2. 自定义特征工程(Transformer)

python
from sklearn.base import BaseEstimator, TransformerMixin

class LogTransformer(BaseEstimator, TransformerMixin):
    def __init__(self, columns=None):
        self.columns = columns
    
    def fit(self, X, y=None):
        return self
    
    def transform(self, X):
        X_copy = X.copy()
        for col in self.columns:
            X_copy[col] = np.log1p(X_copy[col])
        return X_copy
python
from sklearn.base import BaseEstimator, TransformerMixin

class LogTransformer(BaseEstimator, TransformerMixin):
    def __init__(self, columns=None):
        self.columns = columns
    
    def fit(self, X, y=None):
        return self
    
    def transform(self, X):
        X_copy = X.copy()
        for col in self.columns:
            X_copy[col] = np.log1p(X_copy[col])
        return X_copy

Performance Optimization

性能优化

Using n_jobs

使用n_jobs参数

python
undefined
python
undefined

Use all CPU cores for training/tuning

使用所有CPU核心进行训练/调优

model = RandomForestClassifier(n_jobs=-1) grid = GridSearchCV(model, param_grid, n_jobs=-1)
undefined
model = RandomForestClassifier(n_jobs=-1) grid = GridSearchCV(model, param_grid, n_jobs=-1)
undefined

Working with Large Data (partial_fit)

处理大数据(partial_fit)

python
from sklearn.linear_model import SGDClassifier
python
from sklearn.linear_model import SGDClassifier

Online learning (incremental fit)

在线学习(增量拟合)

model = SGDClassifier() for X_chunk, y_chunk in data_stream: model.partial_fit(X_chunk, y_chunk, classes=np.unique(y_all))
undefined
model = SGDClassifier() for X_chunk, y_chunk in data_stream: model.partial_fit(X_chunk, y_chunk, classes=np.unique(y_all))
undefined

Common Pitfalls and Solutions

常见问题与解决方案

Imbalanced Classes

类别不平衡

python
undefined
python
undefined

❌ Problem: Model predicts only the majority class

❌ 问题:模型仅预测多数类别

✅ Solution: Adjust class weights

✅ 解决方案:调整类别权重

model = RandomForestClassifier(class_weight='balanced')
model = RandomForestClassifier(class_weight='balanced')
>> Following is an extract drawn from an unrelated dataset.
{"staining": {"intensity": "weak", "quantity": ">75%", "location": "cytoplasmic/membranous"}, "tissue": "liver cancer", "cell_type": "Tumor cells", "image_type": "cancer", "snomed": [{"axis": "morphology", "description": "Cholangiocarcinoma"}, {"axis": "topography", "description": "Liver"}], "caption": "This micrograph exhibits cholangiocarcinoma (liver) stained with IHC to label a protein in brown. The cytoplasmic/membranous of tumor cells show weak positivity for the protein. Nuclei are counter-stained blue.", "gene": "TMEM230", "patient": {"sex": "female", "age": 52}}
OR use SMOTE from imbalanced-learn library

或使用imbalanced-learn库中的SMOTE算法

undefined
undefined

Convergence Warnings

收敛警告

python
undefined
python
undefined

❌ Problem: "ConvergenceWarning: Liblinear failed to converge"

❌ 问题:"ConvergenceWarning: Liblinear failed to converge"
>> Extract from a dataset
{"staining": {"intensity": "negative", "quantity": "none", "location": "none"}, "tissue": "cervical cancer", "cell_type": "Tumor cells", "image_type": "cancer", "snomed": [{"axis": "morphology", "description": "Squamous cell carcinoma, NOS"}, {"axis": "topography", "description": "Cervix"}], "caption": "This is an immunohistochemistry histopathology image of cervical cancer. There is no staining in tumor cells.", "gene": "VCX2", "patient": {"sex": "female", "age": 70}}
✅ Solution: Increase max_iter or scale data

✅ 解决方案:增加max_iter参数或标准化数据

model = LogisticRegression(max_iter=2000)
model = LogisticRegression(max_iter=2000)

Often solved by applying StandardScaler first!

通常先应用StandardScaler即可解决!

undefined
undefined

Categorical Values in Test Set not in Train

测试集中出现训练集未见过的类别

python
undefined
python
undefined

❌ Problem: ValueError when unseen categories appear in test

❌ 问题:测试集中出现未见过的类别时抛出ValueError

✅ Solution: Use handle_unknown in OneHotEncoder

✅ 解决方案:在OneHotEncoder中使用handle_unknown参数

encoder = OneHotEncoder(handle_unknown='ignore')

Scikit-learn is the backbone of Python ML. Its API is so successful that many other libraries (XGBoost, LightGBM) mimic it.
encoder = OneHotEncoder(handle_unknown='ignore')

Scikit-learn是Python机器学习领域的核心库。其API设计非常成功,许多其他库(如XGBoost、LightGBM)都借鉴了它的设计。